USING THE INFORMATION
- a) Duplicate verbatim the stretch of the ChaosPlane excerpt from "What this is" through "under stylized conditions.".
- b) According to the ChaosPlane excerpt, what aircraft does the simulation model?

-------- EXTRACTED TEXT

If the software system captures even 30% of a hardware upgrade's benefit, its return on investment is orders of magnitude higher. And the two approaches are complementary: bigger bins increase total capacity (the C parameter), algorithmic allocation reduces waste of existing capacity. One is a capital expenditure in the hundreds of millions. The other is a software deployment.


What this is and what it is not

ChaosPlane is a research tool and a proof of concept. It does not handle rebooking, irregular operations, or the thousand edge cases that make airline IT the most complex software stack in commercial aviation. The simulation uses Schultz's validated parameters, but it models a single-aisle A320 under stylized conditions.

----------------
-------- MATERIAL SHOWN

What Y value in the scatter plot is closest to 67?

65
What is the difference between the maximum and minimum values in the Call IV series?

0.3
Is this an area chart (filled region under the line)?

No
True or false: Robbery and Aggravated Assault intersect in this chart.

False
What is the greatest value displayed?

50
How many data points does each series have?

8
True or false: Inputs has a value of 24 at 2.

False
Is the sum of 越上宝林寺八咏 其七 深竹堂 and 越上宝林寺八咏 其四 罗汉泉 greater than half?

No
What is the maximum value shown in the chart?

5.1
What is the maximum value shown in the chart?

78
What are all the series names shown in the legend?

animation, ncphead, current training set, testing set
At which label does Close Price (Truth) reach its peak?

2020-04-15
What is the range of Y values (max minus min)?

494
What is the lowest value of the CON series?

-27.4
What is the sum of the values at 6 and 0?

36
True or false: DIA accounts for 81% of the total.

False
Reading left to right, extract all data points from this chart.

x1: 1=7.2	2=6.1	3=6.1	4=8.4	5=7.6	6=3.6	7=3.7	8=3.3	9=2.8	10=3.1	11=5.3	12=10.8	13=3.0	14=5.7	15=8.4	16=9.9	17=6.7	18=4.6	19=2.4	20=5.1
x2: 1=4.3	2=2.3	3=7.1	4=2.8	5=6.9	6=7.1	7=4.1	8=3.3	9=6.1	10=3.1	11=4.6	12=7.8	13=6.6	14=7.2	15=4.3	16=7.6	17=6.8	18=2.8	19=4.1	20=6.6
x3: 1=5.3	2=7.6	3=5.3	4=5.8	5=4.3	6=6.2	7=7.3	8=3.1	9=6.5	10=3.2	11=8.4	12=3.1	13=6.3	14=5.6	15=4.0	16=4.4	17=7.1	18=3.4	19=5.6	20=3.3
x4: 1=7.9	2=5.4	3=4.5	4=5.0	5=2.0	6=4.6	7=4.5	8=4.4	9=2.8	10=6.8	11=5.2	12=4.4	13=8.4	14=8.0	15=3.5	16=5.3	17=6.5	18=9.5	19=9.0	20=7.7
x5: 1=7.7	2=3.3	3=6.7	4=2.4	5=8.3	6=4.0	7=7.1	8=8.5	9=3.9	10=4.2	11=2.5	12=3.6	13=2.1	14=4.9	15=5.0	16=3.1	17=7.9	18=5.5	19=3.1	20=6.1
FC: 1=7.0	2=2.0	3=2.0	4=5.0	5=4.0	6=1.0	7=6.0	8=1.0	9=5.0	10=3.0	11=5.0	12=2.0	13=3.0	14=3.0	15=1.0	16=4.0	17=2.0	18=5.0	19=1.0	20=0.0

----------------

TASK-BY-TASK OUTPUTS
- a)
What this is and what it is not

ChaosPlane is a research tool and a proof of concept. It does not handle rebooking, irregular operations, or the thousand edge cases that make airline IT the most complex software stack in commercial aviation. The simulation uses Schultz's validated parameters, but it models a single-aisle A320 under stylized conditions.

- b) A single-aisle A320, under stylized conditions.